Released in 1914, The Perils of Pauline
consisted of twenty episodes that used the heroine-in-jeopardy story line to great success. It is considered by some to be the most famous suspense serial in cinema history.
In
the serials, week after week, Pauline evaded attempts on her life. She
fought pirates, Indians, gypsies, rats, sharks, and her dastardly
guardian.
The unresolved, heroine-in-danger endings left audiences wondering what would happen in the next chapter, and kept them coming back for more. In the series, White performed many of her own stunts, and became known as the “stunt queen” of the silent film era
At the same time, a little family living on a modest farm in Morganfield Kentucky, watched The Perils of Pauline, at the Nickelodeon and had no idea how Hollywood film Stars, like Pearl White, would one day impact their lives.
Mabel Williams, on the top left, with her mother Anna, seated, her sister Eva Kaye, on the ground, and two elderly aunts, pose for a picture in 1914, on the old
Homestead in Kentucky.
For the rest of her life, Mabel, couldn't help but cry every time she listened to "My Old Kentucky Home."
While The Peril's of Pauline, remained a box office smash in 1914, and My Old Kentucky Home, continued
to bring tears, to Southern men and women's eyes - a young boy, named Tom Lyle Williams moved into a boarding house in Chicago with his brother Noel James, and worked for $8.50 a week at Montgomery Ward.

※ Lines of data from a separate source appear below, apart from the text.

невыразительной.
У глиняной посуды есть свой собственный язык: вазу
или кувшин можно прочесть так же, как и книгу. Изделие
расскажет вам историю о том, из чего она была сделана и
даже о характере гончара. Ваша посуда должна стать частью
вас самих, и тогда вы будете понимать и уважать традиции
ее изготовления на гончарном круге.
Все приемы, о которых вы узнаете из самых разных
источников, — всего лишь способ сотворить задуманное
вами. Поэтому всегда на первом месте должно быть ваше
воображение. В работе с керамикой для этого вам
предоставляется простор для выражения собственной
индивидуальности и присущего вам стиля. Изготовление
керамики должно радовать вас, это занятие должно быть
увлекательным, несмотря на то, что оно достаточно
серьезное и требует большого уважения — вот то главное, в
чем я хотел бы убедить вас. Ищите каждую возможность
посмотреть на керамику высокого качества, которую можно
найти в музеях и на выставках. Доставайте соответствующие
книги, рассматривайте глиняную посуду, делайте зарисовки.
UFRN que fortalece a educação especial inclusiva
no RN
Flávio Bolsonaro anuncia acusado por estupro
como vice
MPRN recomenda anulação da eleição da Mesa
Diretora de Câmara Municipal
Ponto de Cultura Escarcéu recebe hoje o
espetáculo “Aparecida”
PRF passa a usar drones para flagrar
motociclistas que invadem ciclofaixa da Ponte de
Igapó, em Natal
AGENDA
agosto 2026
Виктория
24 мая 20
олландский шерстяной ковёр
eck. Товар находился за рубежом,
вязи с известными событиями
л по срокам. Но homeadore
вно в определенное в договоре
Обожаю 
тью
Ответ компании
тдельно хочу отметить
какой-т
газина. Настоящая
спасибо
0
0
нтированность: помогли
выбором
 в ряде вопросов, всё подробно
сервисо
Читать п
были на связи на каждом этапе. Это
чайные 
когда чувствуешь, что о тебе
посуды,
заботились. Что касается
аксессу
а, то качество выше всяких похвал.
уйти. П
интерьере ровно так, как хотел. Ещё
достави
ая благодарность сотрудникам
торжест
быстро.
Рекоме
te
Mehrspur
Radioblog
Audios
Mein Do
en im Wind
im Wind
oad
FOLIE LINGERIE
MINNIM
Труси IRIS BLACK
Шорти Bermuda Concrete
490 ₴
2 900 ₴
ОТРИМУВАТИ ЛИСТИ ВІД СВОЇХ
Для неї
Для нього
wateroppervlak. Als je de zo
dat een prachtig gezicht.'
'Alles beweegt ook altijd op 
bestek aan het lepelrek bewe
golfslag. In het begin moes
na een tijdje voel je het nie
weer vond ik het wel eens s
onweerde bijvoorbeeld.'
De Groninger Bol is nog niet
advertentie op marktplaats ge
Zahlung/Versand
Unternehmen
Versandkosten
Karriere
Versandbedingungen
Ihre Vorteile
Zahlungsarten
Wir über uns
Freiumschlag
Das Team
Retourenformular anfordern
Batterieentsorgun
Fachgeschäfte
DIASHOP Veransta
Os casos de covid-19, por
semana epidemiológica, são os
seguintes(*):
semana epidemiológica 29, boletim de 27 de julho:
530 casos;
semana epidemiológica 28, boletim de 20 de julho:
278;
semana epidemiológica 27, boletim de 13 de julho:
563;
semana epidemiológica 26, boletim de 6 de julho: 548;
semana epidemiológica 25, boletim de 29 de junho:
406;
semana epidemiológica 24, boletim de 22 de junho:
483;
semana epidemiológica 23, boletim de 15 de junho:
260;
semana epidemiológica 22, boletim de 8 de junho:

On the side, he sold joke gifts and risque postcards through the classifieds and dreamed of someday having his own mail order business.
His sister Mabel arrived in Chicago, in 1915, to help with the little catalog business and while there, concocted a mixture of coal dust and Vaseline, to enhance the color of her lashes and brows and help make them grow. Soon, Lash-Brow-Ine, was born and a year later, it was renamed Maybelline in Mabel Williams honor.